Rips said:
Also the Labour government has engaged in numerous advertising campaigns and initiatives that ...to seek help and report the crime.
These sorts of things can have a drastic impact on statistics since a large percentage of violent crime typically goes unreported.
The head of the A&E at Middlemore said the worst violent crimes can't have increased because of increased reporting - as the people would
have to have sought medical attention whether they wanted to report it or not. In that respect the serious injuries can't really be attributed to higher reporting. (unless there was previously a conspiracy to hide lots of people who died from stabbings/beatings)
If the worst violent bodily crimes are on the up - then the logic follows that either there is no link between poverty and these sorts of crime or that we're just getting more violent. Either way Labour hasn't addressed it adequately in basically a decade.
It is all very well for people to come out and say "oh, but longer prison sentences don't reduce crime" - but there was a
clear and overwhelming mandate in an election referendum to deal to criminal with longer/tougher sentences (not necessarily at the expense of rehab efforts) which Labour ignored. (Not by itself) but to argue now that cutting any social services will increase crime is just one-eyed leftism which conveniently ignores the last decade.

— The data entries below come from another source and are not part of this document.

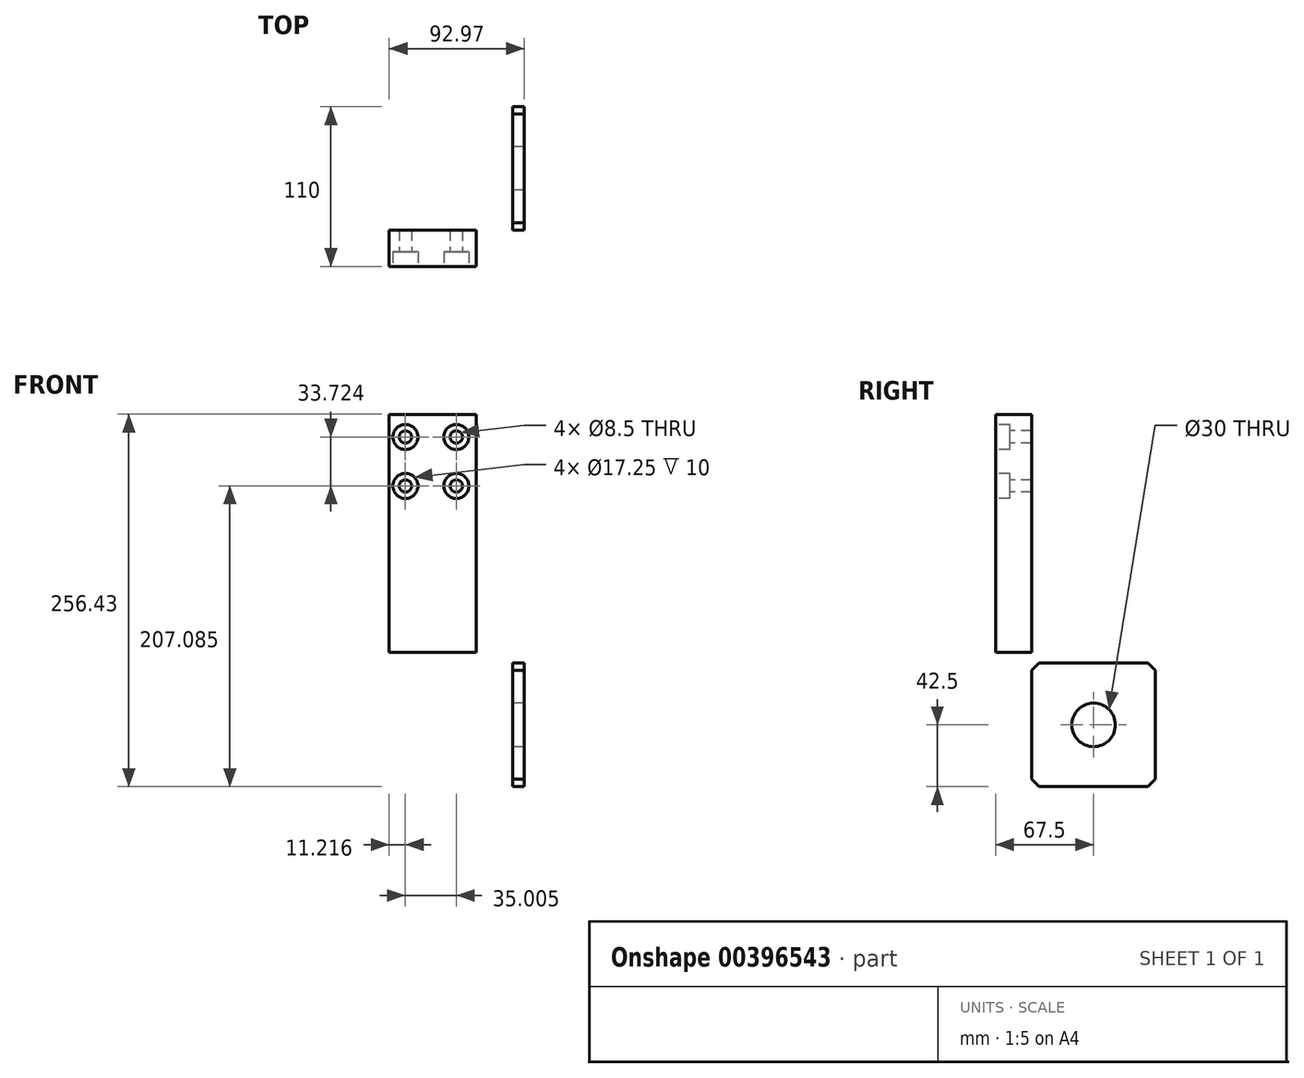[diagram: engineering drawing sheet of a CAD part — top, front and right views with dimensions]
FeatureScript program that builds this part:
annotation { "Feature Type Name" : "Feature", "Feature Type Description" : "" }
export const myFeature = defineFeature(function(context is Context, id is Id, definition is map)
    precondition{}
    {
        {
            var Q0;
            Q0=qCreatedBy(makeId("Right.planeOp"),FACE);
            var sketch = newSketch(context, id + "F0", { "sketchPlane" : qUnion([Q0])});
            skLineSegment(sketch, "E0.bottom", {"start": v(0, 0) * mm, "end": v(85, 0) * mm});
            skLineSegment(sketch, "E0.top", {"start": v(0, -85) * mm, "end": v(85, -85) * mm});
            skLineSegment(sketch, "E0.left", {"start": v(0, 0) * mm, "end": v(0, -85) * mm});
            skLineSegment(sketch, "E0.right", {"start": v(85, 0) * mm, "end": v(85, -85) * mm});
            skLineSegment(sketch, "E1", {"start": v(0, 0) * mm, "end": v(85, -85) * mm, "construction": true});
            skLineSegment(sketch, "E2", {"start": v(0, -85) * mm, "end": v(85, 0) * mm, "construction": true});
            skCircle(sketch, "E3", {"center": v(42.5, -42.5) * mm, "radius": 15 * mm});
            skLineSegment(sketch, "E4", {"start": v(-5.52, -8) * mm, "end": v(99.14, -8) * mm, "construction": true});
            skLineSegment(sketch, "E5", {"start": v(-7.18, -81) * mm, "end": v(94.82, -81) * mm, "construction": true});
            skLineSegment(sketch, "E6", {"start": v(7.86, 5.68) * mm, "end": v(7.86, -95.2) * mm, "construction": true});
            skLineSegment(sketch, "E7", {"start": v(0, -49.14) * mm, "end": v(7.86, -49.14) * mm, "construction": true});
            skLineSegment(sketch, "E8", {"start": v(77.14, 8.22) * mm, "end": v(77.14, -107.63) * mm, "construction": true});
            skSolve(sketch);
        }
        {
            var Q0;
            Q0=makeQuery(id+"F0.imprint","IMPRINT",FACE,{"disambiguationData":[TD([[makeQuery(id+"F0.imprint","IMPRINT",EDGE,{"derivedFrom":sQuery(id+"F0.wireOp",EDGE,"E0.bottom")}),-1.0]])]});
            extrude(context, id + "F1", {"entities" : qUnion([Q0]), "depth" : 8 * mm});
        }
        {
            var Q0;
            Q0=makeQuery(id+"F1.opExtrude","SWEPT_EDGE",EDGE,{"disambiguationData":[OSD([sQuery(id+"F0.wireOp",EDGE,"E0.bottom"),sQuery(id+"F0.wireOp",EDGE,"E0.right")])]});
            chamfer(context, id + "F2", {"entities" : qUnion([Q0]), "width" : 5 * mm, "tangentPropagation" : true});
        }
        {
            var Q0;
            Q0=makeQuery(id+"F1.opExtrude","SWEPT_EDGE",EDGE,{"disambiguationData":[OSD([sQuery(id+"F0.wireOp",EDGE,"E0.bottom"),sQuery(id+"F0.wireOp",EDGE,"E0.left")])]});
            var Q1;
            Q1=makeQuery(id+"F1.opExtrude","SWEPT_EDGE",EDGE,{"disambiguationData":[OSD([sQuery(id+"F0.wireOp",EDGE,"E0.top"),sQuery(id+"F0.wireOp",EDGE,"E0.left")])]});
            var Q2;
            Q2=makeQuery(id+"F1.opExtrude","SWEPT_EDGE",EDGE,{"disambiguationData":[OSD([sQuery(id+"F0.wireOp",EDGE,"E0.top"),sQuery(id+"F0.wireOp",EDGE,"E0.right")])]});
            chamfer(context, id + "F3", {"entities" : qUnion([Q0, Q1, Q2]), "width" : 5 * mm, "tangentPropagation" : true});
        }
        {
            var Q0;
            Q0=qCreatedBy(makeId("Front.planeOp"),FACE);
            var sketch = newSketch(context, id + "F4", { "sketchPlane" : qUnion([Q0])});
            skLineSegment(sketch, "E9.bottom", {"start": v(-84.97, 171.43) * mm, "end": v(-24.97, 171.43) * mm});
            skLineSegment(sketch, "E9.top", {"start": v(-84.97, 7.43) * mm, "end": v(-24.97, 7.43) * mm});
            skLineSegment(sketch, "E9.left", {"start": v(-84.97, 171.43) * mm, "end": v(-84.97, 7.43) * mm});
            skLineSegment(sketch, "E9.right", {"start": v(-24.97, 171.43) * mm, "end": v(-24.97, 7.43) * mm});
            skPoint(sketch, "E10", {"position": v(-72.59, 151.16) * mm});
            skPoint(sketch, "E11", {"position": v(-46.96, 151.16) * mm});
            skSolve(sketch);
        }
        {
            var Q0;
            Q0=qSketchRegion(id+"F4",true);
            extrude(context, id + "F5", {"entities" : qUnion([Q0]), "depth" : 25 * mm});
        }
        {
            var Q0;
            Q0=makeQuery(id+"F5.opExtrude","CAP_FACE",FACE,{"disambiguationData":[OSD([sQuery(id+"F4.wireOp",EDGE,"E9.bottom"),sQuery(id+"F4.wireOp",EDGE,"E9.top"),sQuery(id+"F4.wireOp",EDGE,"E9.left"),sQuery(id+"F4.wireOp",EDGE,"E9.right")])],"isStart":false});
            var sketch = newSketch(context, id + "F6", { "sketchPlane" : qUnion([Q0])});
            skPoint(sketch, "E12", {"position": v(-73.75, 155.8) * mm});
            skPoint(sketch, "E13", {"position": v(-38.75, 155.8) * mm});
            skPoint(sketch, "E14", {"position": v(-73.75, 122.09) * mm});
            skPoint(sketch, "E15", {"position": v(-38.75, 122.09) * mm});
            skSolve(sketch);
        }
        {
            var Q0;
            Q0=sQuery(id+"F6.wireOp",VERTEX,"E12");
            var Q1;
            Q1=sQuery(id+"F6.wireOp",VERTEX,"E13");
            var Q2;
            Q2=sQuery(id+"F6.wireOp",VERTEX,"E15");
            var Q3;
            Q3=sQuery(id+"F6.wireOp",VERTEX,"E14");
            var Q4;
            Q4=makeQuery(id+"F5.opExtrude","SWEPT_BODY",BODY,{"disambiguationData":[OSD([sQuery(id+"F4.wireOp",EDGE,"E9.bottom"),sQuery(id+"F4.wireOp",EDGE,"E9.top"),sQuery(id+"F4.wireOp",EDGE,"E9.left"),sQuery(id+"F4.wireOp",EDGE,"E9.right")])]});
            hole(context, id + "F7", {"style" : HoleStyle.C_BORE, "endStyle" : HoleEndStyle.THROUGH, "standardTappedOrClearance" : lookupTablePath({ "standard" : "ISO", "engagement" : "75%", "pitch" : "1.5 mm", "size" : "M10", "type" : "Tapped" }), "standardBlindInLast" : lookupTablePath({ "standard" : "ISO", "engagement" : "75%", "pitch" : "1.5 mm", "size" : "M10", "type" : "Tapped" }), "holeDiameter" : 8.5 * mm, "cBoreDiameter" : 17.25 * mm, "cBoreDepth" : 10 * mm, "startFromSketch" : true, "locations" : qUnion([Q0, Q1, Q2, Q3]), "scope" : qUnion([Q4]), "isTappedThrough" : true, "majorDiameter" : 10 * mm, "showTappedDepth" : true});
        }
    });
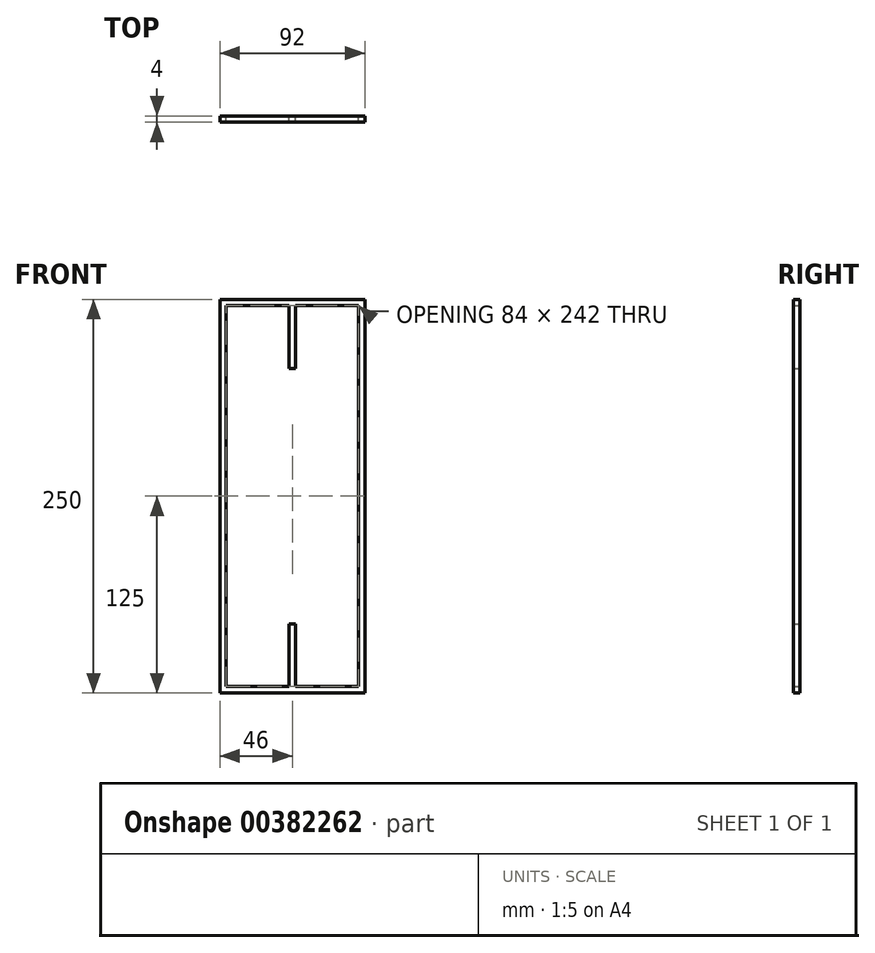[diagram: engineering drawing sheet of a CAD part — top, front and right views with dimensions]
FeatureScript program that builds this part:
annotation { "Feature Type Name" : "Feature", "Feature Type Description" : "" }
export const myFeature = defineFeature(function(context is Context, id is Id, definition is map)
    precondition{}
    {
        {
            var Q0;
            Q0=qCreatedBy(makeId("Front.planeOp"),FACE);
            var sketch = newSketch(context, id + "F0", { "sketchPlane" : qUnion([Q0])});
            skPoint(sketch, "E0", {"position": v(0, 0) * mm});
            skPoint(sketch, "E1", {"position": v(46, 0) * mm});
            skPoint(sketch, "E2", {"position": v(0, 125) * mm});
            skPoint(sketch, "E3", {"position": v(-95.35, 0) * mm});
            skLineSegment(sketch, "E4", {"start": v(-95.35, 0) * mm, "end": v(96.76, 0) * mm});
            skPoint(sketch, "E5.MirrorP", {"position": v(0, -125) * mm});
            skLineSegment(sketch, "E6", {"start": v(0, 125) * mm, "end": v(0, -125) * mm});
            skPoint(sketch, "E7", {"position": v(46, 125) * mm});
            skPoint(sketch, "E8.MirrorP", {"position": v(-46, 0) * mm});
            skPoint(sketch, "E9", {"position": v(-46, 125) * mm});
            skPoint(sketch, "E10", {"position": v(46, -125) * mm});
            skPoint(sketch, "E11", {"position": v(-46, -125) * mm});
            skLineSegment(sketch, "E12.bottom", {"start": v(46, 125) * mm, "end": v(42, 125) * mm});
            skLineSegment(sketch, "E12.top", {"start": v(46, -125) * mm, "end": v(42, -125) * mm});
            skLineSegment(sketch, "E12.left", {"start": v(46, 125) * mm, "end": v(46, -125) * mm});
            skLineSegment(sketch, "E12.right", {"start": v(42, 125) * mm, "end": v(42, -125) * mm});
            skLineSegment(sketch, "E13.bottom", {"start": v(-46, 125) * mm, "end": v(-42, 125) * mm});
            skLineSegment(sketch, "E13.top", {"start": v(-46, -125) * mm, "end": v(-42, -125) * mm});
            skLineSegment(sketch, "E13.left", {"start": v(-46, 125) * mm, "end": v(-46, -125) * mm});
            skLineSegment(sketch, "E13.right", {"start": v(-42, 125) * mm, "end": v(-42, -125) * mm});
            skLineSegment(sketch, "E14.bottom", {"start": v(-42, 125) * mm, "end": v(42, 125) * mm});
            skLineSegment(sketch, "E14.top", {"start": v(-42, 121) * mm, "end": v(42, 121) * mm});
            skLineSegment(sketch, "E14.left", {"start": v(-42, 125) * mm, "end": v(-42, 121) * mm});
            skLineSegment(sketch, "E14.right", {"start": v(42, 125) * mm, "end": v(42, 121) * mm});
            skLineSegment(sketch, "E15.bottom", {"start": v(-42, -125) * mm, "end": v(42, -125) * mm});
            skLineSegment(sketch, "E15.top", {"start": v(-42, -121) * mm, "end": v(42, -121) * mm});
            skLineSegment(sketch, "E15.left", {"start": v(-42, -125) * mm, "end": v(-42, -121) * mm});
            skLineSegment(sketch, "E15.right", {"start": v(42, -125) * mm, "end": v(42, -121) * mm});
            skPoint(sketch, "E16", {"position": v(-42, 81) * mm});
            skPoint(sketch, "E17", {"position": v(42, 81) * mm});
            skPoint(sketch, "E18", {"position": v(42, -81) * mm});
            skPoint(sketch, "E19", {"position": v(-42, -81) * mm});
            skPoint(sketch, "E20", {"position": v(42, -15) * mm});
            skPoint(sketch, "E21", {"position": v(-42, -15) * mm});
            skPoint(sketch, "E22", {"position": v(-42, 15) * mm});
            skPoint(sketch, "E23", {"position": v(42, 15) * mm});
            skLineSegment(sketch, "E24.bottom", {"start": v(-42, 15) * mm, "end": v(42, 15) * mm});
            skLineSegment(sketch, "E24.top", {"start": v(-42, -15) * mm, "end": v(42, -15) * mm});
            skLineSegment(sketch, "E24.left", {"start": v(-42, 15) * mm, "end": v(-42, -15) * mm});
            skLineSegment(sketch, "E24.right", {"start": v(42, 15) * mm, "end": v(42, -15) * mm});
            skLineSegment(sketch, "E25.bottom", {"start": v(-42, -81) * mm, "end": v(42, -81) * mm});
            skLineSegment(sketch, "E25.top", {"start": v(-42, -77) * mm, "end": v(42, -77) * mm});
            skLineSegment(sketch, "E25.left", {"start": v(-42, -81) * mm, "end": v(-42, -77) * mm});
            skLineSegment(sketch, "E25.right", {"start": v(42, -81) * mm, "end": v(42, -77) * mm});
            skLineSegment(sketch, "E26.bottom", {"start": v(-42, 81) * mm, "end": v(42, 81) * mm});
            skLineSegment(sketch, "E26.top", {"start": v(-42, 77) * mm, "end": v(42, 77) * mm});
            skLineSegment(sketch, "E26.left", {"start": v(-42, 81) * mm, "end": v(-42, 77) * mm});
            skLineSegment(sketch, "E26.right", {"start": v(42, 81) * mm, "end": v(42, 77) * mm});
            skLineSegment(sketch, "E27.top", {"start": v(-42, 11) * mm, "end": v(42, 11) * mm});
            skLineSegment(sketch, "E27.left", {"start": v(-42, 15) * mm, "end": v(-42, 11) * mm});
            skLineSegment(sketch, "E27.right", {"start": v(42, 15) * mm, "end": v(42, 11) * mm});
            skLineSegment(sketch, "E28.top", {"start": v(-42, -11) * mm, "end": v(42, -11) * mm});
            skLineSegment(sketch, "E28.left", {"start": v(-42, -15) * mm, "end": v(-42, -11) * mm});
            skLineSegment(sketch, "E28.right", {"start": v(42, -15) * mm, "end": v(42, -11) * mm});
            skPoint(sketch, "E29", {"position": v(-42, -89) * mm});
            skPoint(sketch, "E30", {"position": v(-2, -81) * mm});
            skPoint(sketch, "E31", {"position": v(0, -81) * mm});
            skPoint(sketch, "E32.MirrorP", {"position": v(2, -81) * mm});
            skLineSegment(sketch, "E33", {"start": v(-2, -81) * mm, "end": v(-2, -121) * mm});
            skLineSegment(sketch, "E34.MirrorCS", {"start": v(2, -81) * mm, "end": v(2, -121) * mm});
            skPoint(sketch, "E35", {"position": v(-2, -113) * mm});
            skLineSegment(sketch, "E36", {"start": v(-42, -89) * mm, "end": v(-22, -89) * mm});
            skLineSegment(sketch, "E37", {"start": v(-2, -113) * mm, "end": v(-22, -113) * mm});
            skLineSegment(sketch, "E38", {"start": v(-22, -89) * mm, "end": v(-2, -113) * mm});
            skLineSegment(sketch, "E39", {"start": v(-42, -89) * mm, "end": v(-22, -113) * mm});
            skPoint(sketch, "E40", {"position": v(-22, -92.12) * mm});
            skPoint(sketch, "E41", {"position": v(-36.24, -92.78) * mm});
            skPoint(sketch, "E42", {"position": v(-2, 121) * mm});
            skLineSegment(sketch, "E43", {"start": v(-2, 121) * mm, "end": v(-2, 81) * mm});
            skLineSegment(sketch, "E44.MirrorCS", {"start": v(2, 121) * mm, "end": v(2, 81) * mm});
            skPoint(sketch, "E45", {"position": v(0, -15) * mm});
            skPoint(sketch, "E46", {"position": v(0, 15) * mm});
            skLineSegment(sketch, "E47", {"start": v(-42, 77) * mm, "end": v(42, 15) * mm});
            skLineSegment(sketch, "E48", {"start": v(-42, 15) * mm, "end": v(42, 77) * mm});
            skLineSegment(sketch, "E49.bottom", {"start": v(-32.6, 70.06) * mm, "end": v(32.6, 70.06) * mm});
            skLineSegment(sketch, "E49.top", {"start": v(-32.6, 21.94) * mm, "end": v(32.6, 21.94) * mm});
            skLineSegment(sketch, "E49.left", {"start": v(-32.6, 70.06) * mm, "end": v(-32.6, 21.94) * mm});
            skLineSegment(sketch, "E49.right", {"start": v(32.6, 70.06) * mm, "end": v(32.6, 21.94) * mm});
            skPoint(sketch, "E49.middle", {"position": v(0, 46) * mm});
            skLineSegment(sketch, "E50", {"start": v(-42, -15) * mm, "end": v(42, -77) * mm});
            skLineSegment(sketch, "E51", {"start": v(-42, -77) * mm, "end": v(42, -15) * mm});
            skLineSegment(sketch, "E52.bottom", {"start": v(32.5, -22.01) * mm, "end": v(-32.5, -22.01) * mm});
            skLineSegment(sketch, "E52.top", {"start": v(32.5, -69.99) * mm, "end": v(-32.5, -69.99) * mm});
            skLineSegment(sketch, "E52.left", {"start": v(32.5, -22.01) * mm, "end": v(32.5, -69.99) * mm});
            skLineSegment(sketch, "E52.right", {"start": v(-32.5, -22.01) * mm, "end": v(-32.5, -69.99) * mm});
            skPoint(sketch, "E52.middle", {"position": v(0, -46) * mm});
            skPoint(sketch, "E53", {"position": v(0, -77) * mm});
            skPoint(sketch, "E54", {"position": v(0, -69.99) * mm});
            skPoint(sketch, "E55", {"position": v(42, -46) * mm});
            skPoint(sketch, "E55.positionSnap0", {"position": v(32.5, -46) * mm});
            skPoint(sketch, "E56", {"position": v(35, -46) * mm});
            skSolve(sketch);
        }
        {
            var Q0;
            Q0 = qSketchRegion(id + "F0", true);
            var Q1;
            {var subQ0=sQuery(id+"F0.wireOp",EDGE,"E25.left");Q1=makeQuery(id+"F0.imprint","IMPRINT",FACE,{"disambiguationData":[TD([[makeQuery(id+"F0.imprint","IMPRINT",EDGE,{"derivedFrom":subQ0}),-1.0]])]});}
            var Q2;
            {var subQ0=sQuery(id+"F0.wireOp",EDGE,"E25.right");Q2=makeQuery(id+"F0.imprint","IMPRINT",FACE,{"disambiguationData":[TD([[makeQuery(id+"F0.imprint","IMPRINT",EDGE,{"derivedFrom":subQ0}),1.0]])]});}
            var Q3;
            {var subQ1=sQuery(id+"F0.wireOp",EDGE,"E25.bottom");var subQ4=sQuery(id+"F0.wireOp",EDGE,"E6");var subQ5=makeQuery(id+"F0.imprint","INTERSECT",VERTEX,{"derivedFrom":[subQ4,subQ1]});Q3=makeQuery(id+"F0.imprint","IMPRINT",FACE,{"disambiguationData":[TD([[makeQuery(id+"F0.imprint","IMPRINT",EDGE,{"disambiguationData":[TD([[subQ5,-1.0]])],"derivedFrom":subQ4}),-1.0]])]});}
            var Q4;
            {var subQ5=sQuery(id+"F0.wireOp",EDGE,"E34.MirrorCS");Q4=makeQuery(id+"F0.imprint","IMPRINT",FACE,{"disambiguationData":[TD([[makeQuery(id+"F0.imprint","IMPRINT",EDGE,{"derivedFrom":subQ5}),-1.0]])]});}
            var Q5;
            {var subQ5=sQuery(id+"F0.wireOp",EDGE,"E28.left");Q5=makeQuery(id+"F0.imprint","IMPRINT",FACE,{"disambiguationData":[TD([[makeQuery(id+"F0.imprint","IMPRINT",EDGE,{"derivedFrom":subQ5}),-1.0]])]});}
            var Q6;
            {var subQ5=sQuery(id+"F0.wireOp",EDGE,"E28.right");Q6=makeQuery(id+"F0.imprint","IMPRINT",FACE,{"disambiguationData":[TD([[makeQuery(id+"F0.imprint","IMPRINT",EDGE,{"derivedFrom":subQ5}),1.0]])]});}
            var Q7;
            {var subQ5=sQuery(id+"F0.wireOp",EDGE,"E27.right");Q7=makeQuery(id+"F0.imprint","IMPRINT",FACE,{"disambiguationData":[TD([[makeQuery(id+"F0.imprint","IMPRINT",EDGE,{"derivedFrom":subQ5}),-1.0]])]});}
            var Q8;
            {var subQ5=sQuery(id+"F0.wireOp",EDGE,"E27.left");Q8=makeQuery(id+"F0.imprint","IMPRINT",FACE,{"disambiguationData":[TD([[makeQuery(id+"F0.imprint","IMPRINT",EDGE,{"derivedFrom":subQ5}),1.0]])]});}
            var Q9;
            {var subQ0=sQuery(id+"F0.wireOp",EDGE,"E26.left");Q9=makeQuery(id+"F0.imprint","IMPRINT",FACE,{"disambiguationData":[TD([[makeQuery(id+"F0.imprint","IMPRINT",EDGE,{"derivedFrom":subQ0}),1.0]])]});}
            var Q10;
            {var subQ0=sQuery(id+"F0.wireOp",EDGE,"E26.right");Q10=makeQuery(id+"F0.imprint","IMPRINT",FACE,{"disambiguationData":[TD([[makeQuery(id+"F0.imprint","IMPRINT",EDGE,{"derivedFrom":subQ0}),-1.0]])]});}
            var Q11;
            {var subQ5=sQuery(id+"F0.wireOp",EDGE,"E44.MirrorCS");Q11=makeQuery(id+"F0.imprint","IMPRINT",FACE,{"disambiguationData":[TD([[makeQuery(id+"F0.imprint","IMPRINT",EDGE,{"derivedFrom":subQ5}),-1.0]])]});}
            var Q12;
            {var subQ5=sQuery(id+"F0.wireOp",EDGE,"E43");Q12=makeQuery(id+"F0.imprint","IMPRINT",FACE,{"disambiguationData":[TD([[makeQuery(id+"F0.imprint","IMPRINT",EDGE,{"derivedFrom":subQ5}),1.0]])]});}
            extrude(context, id + "F1", {"entities" : qUnion([Q0, Q1, Q2, Q3, Q4, Q5, Q6, Q7, Q8, Q9, Q10, Q11, Q12]), "depth" : 4 * mm});
        }
    });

Improving efficiency in government run organisations does not automatically mean a cut in services. Expecting a level of accountability from the public healtcare system to a level many administrators have clearly forgotten about in the last nine years is just good, practical sense - not being stingy and at the expense of care. It should be at the expense of dead wood and, by productivity indicators in some areas, there's plenty of it.